Thread 4 (Thread 0x7f8479724700 (LWP 24775)):
#0  0x00007f847cee0b12 in fork () from /lib64/libc.so.6
...
#6  0x00007f847db18ea5 in start_thread () from /lib64/libpthread.so.0
#7  0x00007f847cf19b0d in clone () from /lib64/libc.so.6

I suspect that fork() probably needs the same lock as free(), but I'd like to determine that for sure and learn any more information that I can about the internal libc state of things.

The "XY" part of this question (what I really want to know) is why thread 4 is seemingly not progressing. I don't know, and I'm working with the client to learn more, but they said the program was stuck here for 3 hours before they noticed and killed it. I wanted to focus this question on debugging internal glibc stuff with gdb.

Note: I am aware of the dangers of using fork() in a multi-threaded process: the child must only call async-signal-safe functions before calling exec(). My issue is not concerning the child anyway, it is concerning the parent.


Solution

  • Unfortunately for you, you're right, internal glibc locks are not pthread_mutex_t. They are simply futexes, i.e. just integers (pthread mutexes are also implemented with futexes under the hood, but wrapped in a structure that holds more information). This doc-comment at the top of the internal lowlevellock.h in glibc explains how they are implemented in more detail.

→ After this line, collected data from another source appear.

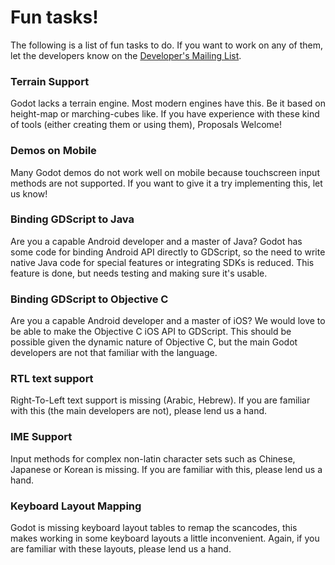 # Fun tasks!

The following is a list of fun tasks to do. If you want to work on any of them, let the developers know on the [Developer's Mailing List](https://groups.google.com/forum/#!forum/godot-engine).

### Terrain Support

Godot lacks a terrain engine. Most modern engines have this. Be it based on height-map or marching-cubes like. If you have experience with these kind of tools (either creating them or using them), Proposals Welcome!

### Demos on Mobile

Many Godot demos do not work well on mobile because touchscreen input methods are not supported. If you want to give it a try implementing this, let us know!

### Binding GDScript to Java

Are you a capable Android developer and a master of Java? Godot has some code for binding Android API directly to GDScript, so the need to write native Java code for special features or integrating SDKs is reduced. This feature is done, but needs testing and making sure it's usable.

### Binding GDScript to Objective C

Are you a capable Android developer and a master of iOS? We would love to be able to make the Objective C iOS API to GDScript. This should be possible given the dynamic nature of Objective C, but the main Godot developers are not that familiar with the language.


### RTL text support

Right-To-Left text support is missing (Arabic, Hebrew). If you are familiar with this (the main developers are not), please lend us a hand.

### IME Support

Input methods for complex non-latin character sets such as Chinese, Japanese or Korean is missing. If you are familiar with this, please lend us a hand.

### Keyboard Layout Mapping

Godot is missing keyboard layout tables to remap the scancodes, this makes working in some keyboard layouts a little inconvenient. Again, if you are familiar with these layouts, please lend us a hand.

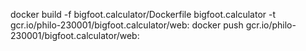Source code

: 
docker build -f bigfoot.calculator/Dockerfile bigfoot.calculator -t gcr.io/philo-230001/bigfoot.calculator/web:
docker push gcr.io/philo-230001/bigfoot.calculator/web:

Since we are dealing with raw futexes, you cannot use the trick you mention to know the owner.

    Depending on the kind of futex used, it might be more or less simple to debug your current situation. There are two categories:

    • Normal futexes. These are usually implemented as small integers, they do not track the owner by themselves (they may do so with the help of other things, but the futex word itself does not hold owner information).
    • Robust futexes (see this introduction to robust futexes and the robust futex ABI documentation). These do track owners as a mechanism to recover from exceptional situations such as crashes while a futex is being held. The futex word holds the owner thread ID optionally ORed with some flags (see the previous doc links). Their management is a bit more complex than the one for a normal futex, and they also require a couple more syscalls ({set,get}_robust_list) to work properly.

    In case you are dealing with robust futexes, you can inspect the futex word (easy to do this in GDB) and recover the TID of the owner.

    Unfortunately (x2) it seems to me that the lock you are dealing with is not a robust futex, but a normal one. In particular __lll_lock_wait_private() does not seem to be dealing with TIDs and compares/stores small constants (such as 1 or 2) in the futex word (one would have to check the exact glibc version you are dealing with, which you can do changing the version in the previous link, but still).

    If I am correct and this is the case, I don't really see many options, the only few I can think about are:

    • If you cannot run tests yourself and only have access to core dumps, distribute a version of your application compiled with debug symbols, add some logging to also collect along with the core dumps, and if that is not possible maybe add some internal logic to write per-thread information to a certain area in memory so that it will be included in the core dumps.
    • If you can run the application and replicate the problem locally, try using strace -f -e futex to detect futex syscalls and reason about the output. Inserting debugging print statements in each thread will help understanding which TID is which, and looking at the flags passed to futex will help understand who is waiting on which futex. In the case of a deadlock, you may see a thread stuck waiting on a futex syscall forever.
    • Or try writing an eBPF filter to trace futex syscalls: see e.g. this tutorial. Not really much different than the previous case, but would allow you to debug the program while also tracing it through eBPF, which you cannot do if you are using strace (a process can only be traced by one tracer at a time). You could potentially also do this in a production environment since eBPF tracepoints are effectively separate and don't interfere with tracees.

    Ultimately what I would recommend though is start by adding as many debug prints as possible while ensuring that the issue is still reproducible, and then start narrowing things down from there.